Projet abandonné après forage et installation de l’usine, en raison d’une quantité d’eau trop faible et pour des raisons financières et de sécurité. Perte de 55 millions de francs suisses investis dans le projet.

Le 20 juillet 2013, un séisme de 3,5 sur l’échelle de Richter, plus d’autres répliques. Au total 270 bâtiments endommagés et 77 plaintes déposées en 3 jours.

  • LANDAU en Allemagne

Le 18 août 2009, premier tremblement de terre suivi ultérieurement de 55 autres, alors que le dernier tremblement de terre avait été enregistré à Landau en l’an 800.

Le 13 mars 2014, apparition de fissures de 25 mm de large dans certaines routes aux alentours des forages.

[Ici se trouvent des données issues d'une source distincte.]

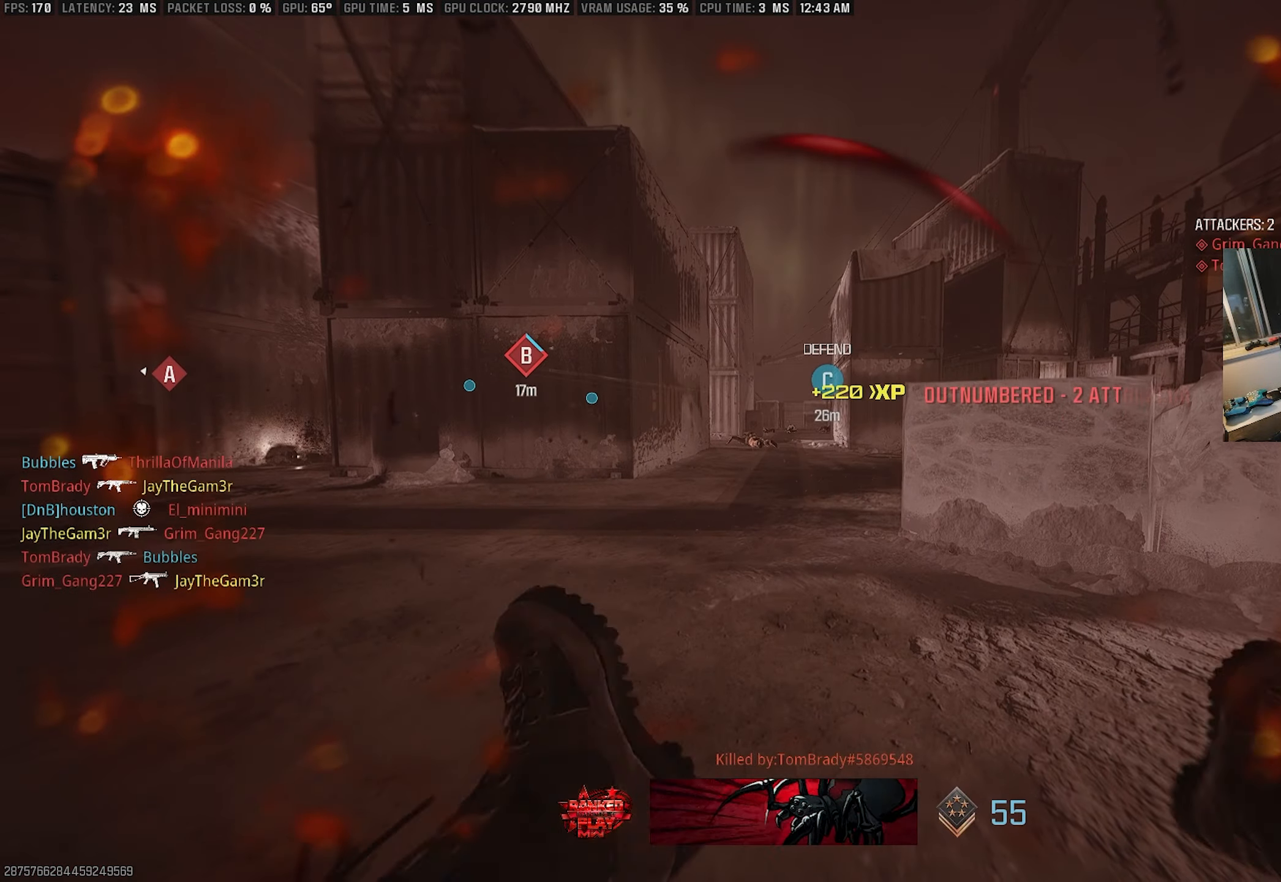
{"buttons": [], "left_stick": "center", "right_stick": "center", "events": []}
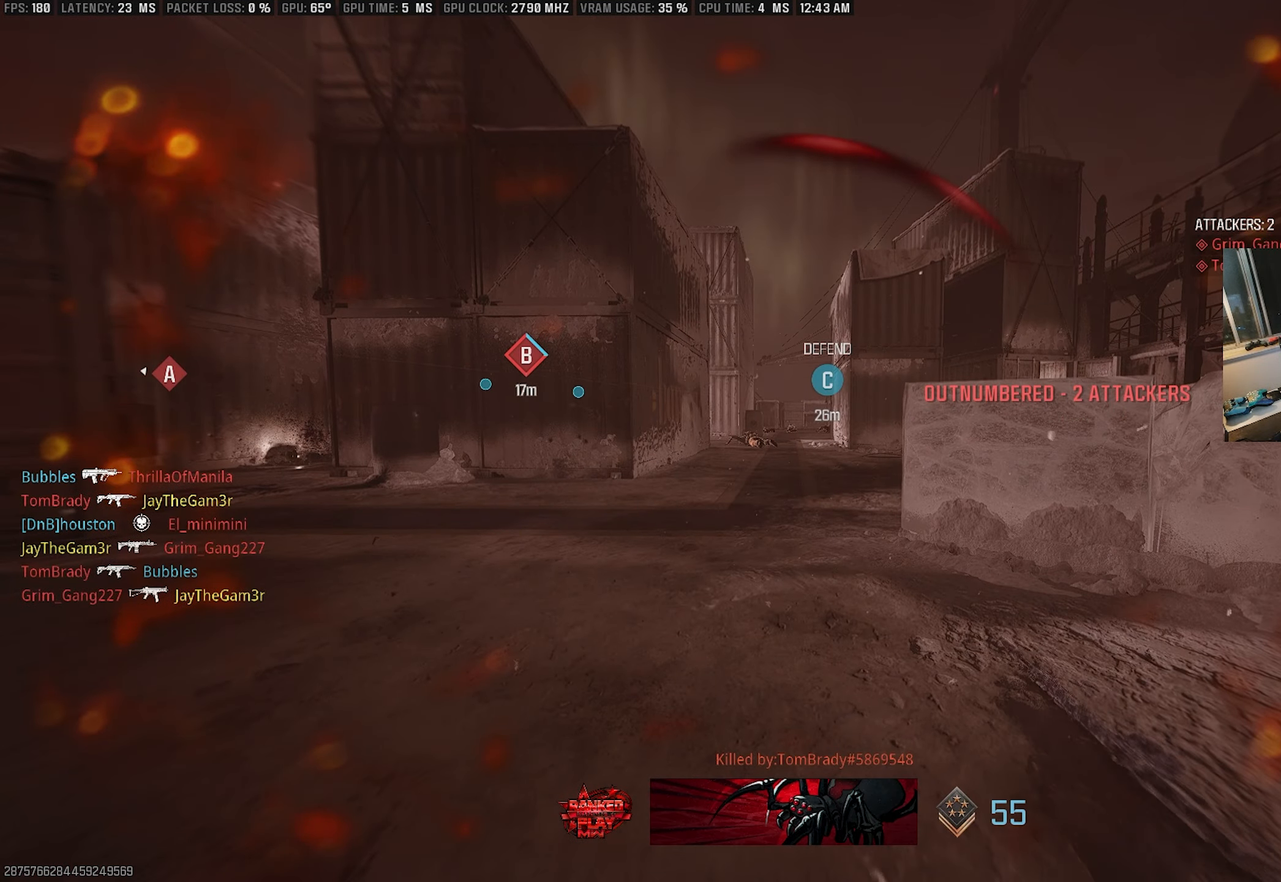
{"buttons": [], "left_stick": "center", "right_stick": "center", "events": []}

Soulèvement de sol de 70 mm en certains endroits, disparaissant après l’arrêt de l’installation. Au total à ce jour 280 bâtiments endommagés. Arrêt des travaux.

La compagnie d’assurance de la société demande aux sinistrés de prouver que les dégâts ont été occasionnés par les forages et l’exploitation. N’ayant pas réalisé d’états des lieux avant sinistre, ils ne sont pas indemnisés à ce jour.

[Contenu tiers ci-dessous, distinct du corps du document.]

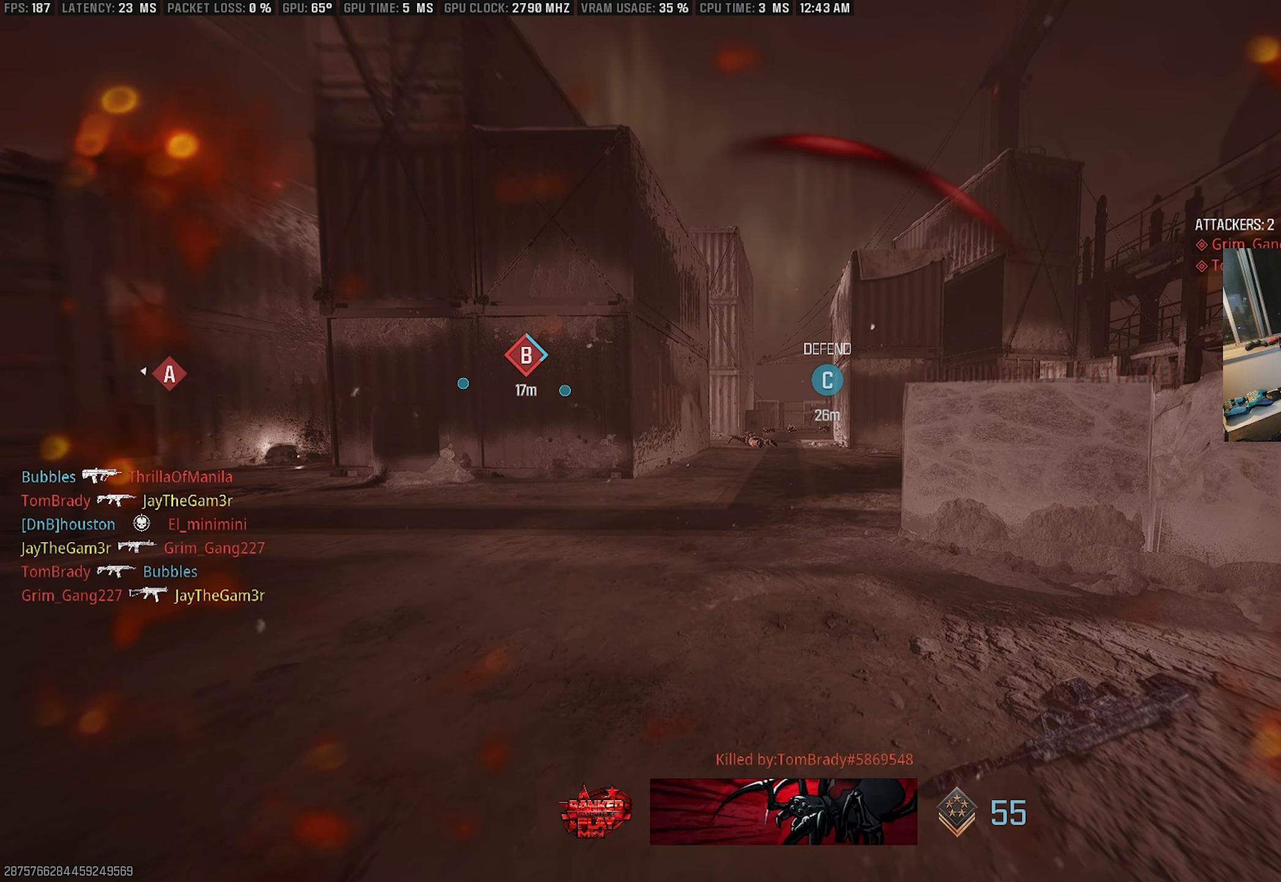
{"buttons": [], "left_stick": "center", "right_stick": "center", "events": []}
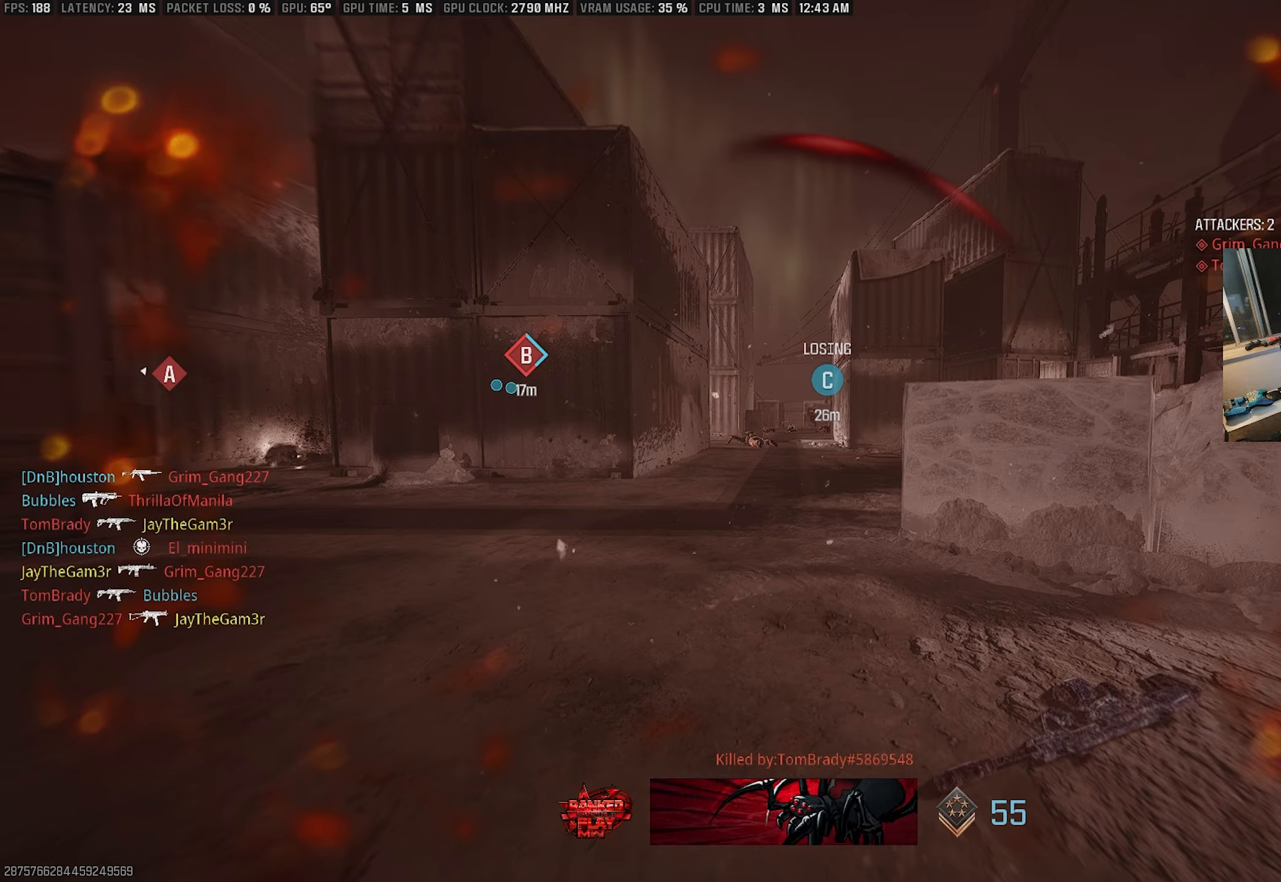
{"buttons": [], "left_stick": "center", "right_stick": "center", "events": []}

La norme pour la concentration du radon dans l’atmosphère est inférieure à 100 Bq/m3. Dans certains bâtiments sinistrés on peut mesurer 1800 Bq/m3. Sur une large bande autour des forages, en février 2012 par une température de -15°C, une zone de gazon est restée verte ; on a noté une concentration en radon de 1300 Bq/m3.

Le projet à la Robertsau

Usine géothermique à Bâle (Suisse)
Usine géothermique
à Bâle (Suisse)

La société FONROCHE Géothermie a déposé le 8 juillet 2013 une demande d’autorisation d’ouverture de travaux miniers pour quatre forages de gîtes géothermiques dans le périmètre du Permis Exclusif de Recherche de Strasbourg sur le site du Port aux pétroles de Strasbourg.

L’implantation prévue est au milieu du périmètre des cuves de stockage de produits pétroliers et chimiques.

Il s’agit de trouver une eau géothermale en boucle fermée avec la surface susceptible d’assurer un débit de 350 m3/ heure et une température en tête de puits supérieure à 150°C.

Un contrat d’occupation est d’ores et déjà signé entre Fonroche et le Port Autonome de Strasbourg.

La préfecture du Bas-Rhin dans un avis du 27 avril 2014 stipule :

La compatibilité du projet avec les servitudes induites par le Plan de Prévention des Risques Technologiques (PPRT) reste à démontrer »
L’état des lieux permet de démontrer la présence sur le site choisi d’une espèce protégée au niveau européen, le lézard des murailles ainsi que de onze espèces d’oiseaux protégées au niveau national. »

L’INERIS a réalisé une expertise sur le dossier et a formulé de nombreuses remarques sur :

  • La conception des puits, en particulier la nécessité que celle-ci assure la protection des zones perméables (notamment l’aquifère de la plaine d’Alsace) et des couches évaporitiques traversées,
  • la sécurité des opérations de forage, notamment la maîtrise des risques de remontées de gaz (CH4, H2S),
  • La sécurité des opérations d’acidification et la maîtrise du risque de sismicité induite ou déclenchée

L’Autorité Environnementale recommande au pétitionnaire d’apporter les compléments d’information dans le dossier qu’il présentera à l’enquête publique, pour répondre à toutes les remarques du rapport INERIS » et justifier les moyens techniques mis en œuvre.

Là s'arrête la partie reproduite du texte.